We can substitute this expression into the prior supermesh expression and solve for \(i_1\):

\[26.9 \angle −42^{\circ} V = 1k\Omega i_1 +j 400 \Omega i_2 \nonumber \]

\[26.9 \angle −42^{\circ} V = 1k\Omega i_1+j 400 \Omega (i_1+10E-3 \angle 0^{\circ} A) \nonumber \]

\[26.9 \angle −42^{\circ} V = 1k\Omega i_1+j 400 \Omega i_1+4\angle 90^{\circ} V \nonumber \]

\[29.7\angle −44.7^{\circ} V = (1 k+j 400\Omega )i_1 \nonumber \]

\[i_1 \approx 27.6E-3\angle −69.5^{\circ} A \nonumber \]

Thus, \(i_2 = 27.6E−3\angle −69.5^{\circ}\) amps + \(10E−3\angle 0^{\circ}\) amps, or \(32.5E−3\angle -52.8^{\circ}\) amps. To determine \(v_b\) we simply subtract the drop across the 1 k\(\Omega\) resistor from \(E_1\):

\[v_b = 20 \angle 0^{\circ} V − i_1 1k \Omega \nonumber \]

\[v_b = 20 \angle 0^{\circ} V − 27.6E-3\angle −69.5^{\circ} A1 k\Omega \nonumber \]

\[v_b \approx 27.85\angle 68.2^{\circ} V \nonumber \]

As a crosscheck, we could also add the voltage across the inductor to \(E_2\):

\[v_b = 18\angle 90^{\circ} V +i_2 j 400\Omega \nonumber \]

\[v_b = 18\angle 90^{\circ} V +32.5E-3\angle −52.8^{\circ} A j400 \Omega \nonumber \]

\[v_b \approx 27.85\angle 68.2^{\circ} V \nonumber \]
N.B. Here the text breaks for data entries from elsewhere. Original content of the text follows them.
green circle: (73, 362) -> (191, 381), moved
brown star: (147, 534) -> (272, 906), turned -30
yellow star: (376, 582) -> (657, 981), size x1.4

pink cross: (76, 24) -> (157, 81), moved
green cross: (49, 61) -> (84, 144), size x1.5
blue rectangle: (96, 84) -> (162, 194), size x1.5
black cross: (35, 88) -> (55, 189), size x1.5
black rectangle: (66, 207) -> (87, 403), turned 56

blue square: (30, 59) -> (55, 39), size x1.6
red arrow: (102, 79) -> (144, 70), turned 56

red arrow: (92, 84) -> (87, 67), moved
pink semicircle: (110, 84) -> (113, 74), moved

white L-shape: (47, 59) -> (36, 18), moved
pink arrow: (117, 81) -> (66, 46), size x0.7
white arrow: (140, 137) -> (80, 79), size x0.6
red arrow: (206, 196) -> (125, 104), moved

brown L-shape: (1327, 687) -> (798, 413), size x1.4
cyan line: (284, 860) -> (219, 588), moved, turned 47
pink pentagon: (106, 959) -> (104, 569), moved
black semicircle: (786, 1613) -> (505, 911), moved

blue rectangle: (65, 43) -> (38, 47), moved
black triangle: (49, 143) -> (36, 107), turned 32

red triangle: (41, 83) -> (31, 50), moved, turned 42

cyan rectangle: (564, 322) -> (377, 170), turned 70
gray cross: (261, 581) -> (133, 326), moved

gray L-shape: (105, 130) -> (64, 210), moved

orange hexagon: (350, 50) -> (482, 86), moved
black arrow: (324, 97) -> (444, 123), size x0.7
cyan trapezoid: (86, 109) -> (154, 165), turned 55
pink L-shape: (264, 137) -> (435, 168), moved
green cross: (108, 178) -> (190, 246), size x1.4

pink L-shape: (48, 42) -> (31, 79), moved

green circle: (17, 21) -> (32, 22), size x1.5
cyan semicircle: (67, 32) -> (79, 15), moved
Comparison of Nodal and Mesh

Having covered both nodal and mesh in some detail, it is fair to look at the two techniques to gauge their strengths and weaknesses. Compared to nodal analysis, mesh analysis has the advantage of dealing with impedances rather than admittances when writing the system of equations. Further, the mesh inspection method works with voltage sources, which tends to be convenient for many circuits, while the nodal inspection method requires current sources. On the down side, the resulting set of mesh currents requires further processing in order to find either branch currents or node voltages. In contrast, nodal analysis produces node voltages directly with no further processing. Mesh also has the disadvantage of being limited to planar circuits while there is no such limit to nodal. Ultimately, instead of thinking in terms of which technique is “better” overall, it is more efficient to use the proper tool for the job at hand. For example, if a circuit is populated with voltage sources, mesh might be the more efficient route, especially if specific currents are desired. On the other hand, if you need to find voltages in a circuit that contains numerous current sources, nodal would be more effective.